The watchdog group Accountable.US compiled a report about the partisan backgrounds of Murphy and three other top officials at GSA, which it believes calls into question their ability to fairly ascertain a winner. Kyle Herrig, Accountable.US president, told Government Executive on Tuesday that, “Every day the partisan operatives running the Trump GSA dangle critical resources over President-elect Biden’s transition team is a day our national security and public health is dangerously undermined during a global pandemic.”
More Democratic lawmakers are joining the call on GSA to take action, as well as some Republicans, including Sens. Marco Rubio, R-Fla., and Mitt Romney, R-Utah, as Politico reported. “I don’t think allowing GSA to move forward on some of the transition work in any way prejudices any of the legal claims the president intends to bring,” said Rubio, acting chairman of the Senate Intelligence Committee, on Monday.

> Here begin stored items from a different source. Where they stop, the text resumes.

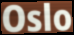
Oslo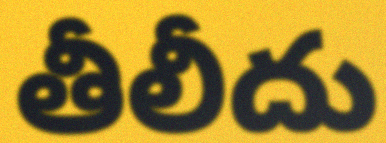
తీలీదుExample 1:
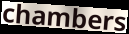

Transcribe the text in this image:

chambers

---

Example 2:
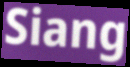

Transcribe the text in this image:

Siang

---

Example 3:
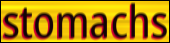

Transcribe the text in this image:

stomachs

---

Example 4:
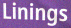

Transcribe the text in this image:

Linings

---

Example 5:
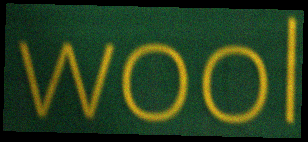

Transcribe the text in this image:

woolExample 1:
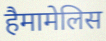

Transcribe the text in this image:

हैमामेलिस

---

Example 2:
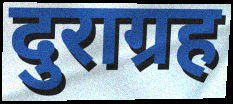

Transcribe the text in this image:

दुराग्रह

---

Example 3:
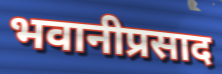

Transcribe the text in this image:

भवानीप्रसाद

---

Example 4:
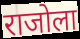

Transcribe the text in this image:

राजोला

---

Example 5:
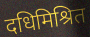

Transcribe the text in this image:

दधिमिश्रित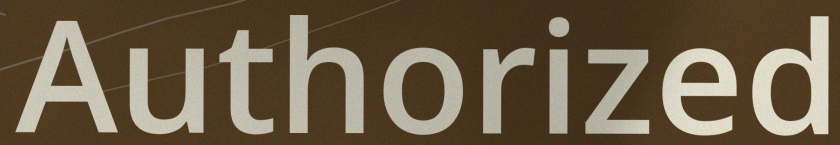
Authorized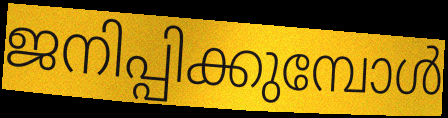
ജനിപ്പിക്കുമ്പോൾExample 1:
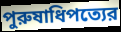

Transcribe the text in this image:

পুরুষাধিপত্যের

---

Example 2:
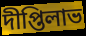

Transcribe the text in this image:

দীপ্তিলাভ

Sen. James Lankford, R-Okla., a member of the Senate Homeland Security and Governmental Affairs Committee, told KRMG Radio on Wednesday that he would get involved if Biden doesn’t start getting the presidential daily briefings by Friday. Lankford said it “looks like he is” going to be the next president and “there is no loss from him getting the briefings and to be able to do that.” Meanwhile, on Wednesday night Lankford tweeted that Trump is entitled to ask for recounts and “it is important for the 71 million Americans that voted for President Trump that at the end of all this their questions are answered.”
Then on Thursday, Sens. John Thune, R-S.D., and John Cornyn, R-Texas, members of the Senate Select Committee on Intelligence, said they believe Biden should start receiving intelligence briefings, CBS News reported.
On Thursday, when asked on Fox News if Biden will get access to the presidential daily brief, Kayleigh McEnany, White House press secretary, said, “That would be a question more for the White House.”
Syracuse University Professor Robert Murrett, who is a former career intelligence officer in the Navy, told Government Executive on Thursday he “would be more concerned” if the president-elect was someone other than Biden since he “is so familiar with the national security arena” from his tenure as vice president and chairman of the Senate Foreign Relations Committee and it’s “also very helpful” that Harris is on the Senate Select Committee on Intelligence.
However, Murrett said he is very concerned about the “exodus” of top officials at the Pentagon this week along with “the number of non-Senate confirmed acting officials we have across government” during this notably vulnerable time period.
The deadlines for states to certify their election results vary before the Electoral College meets December 14; the inauguration takes place on January 20. With the ongoing lawsuits, which have been unsuccessful so far, it is unclear when Trump will concede and if that will impact when GSA ascertains a winner.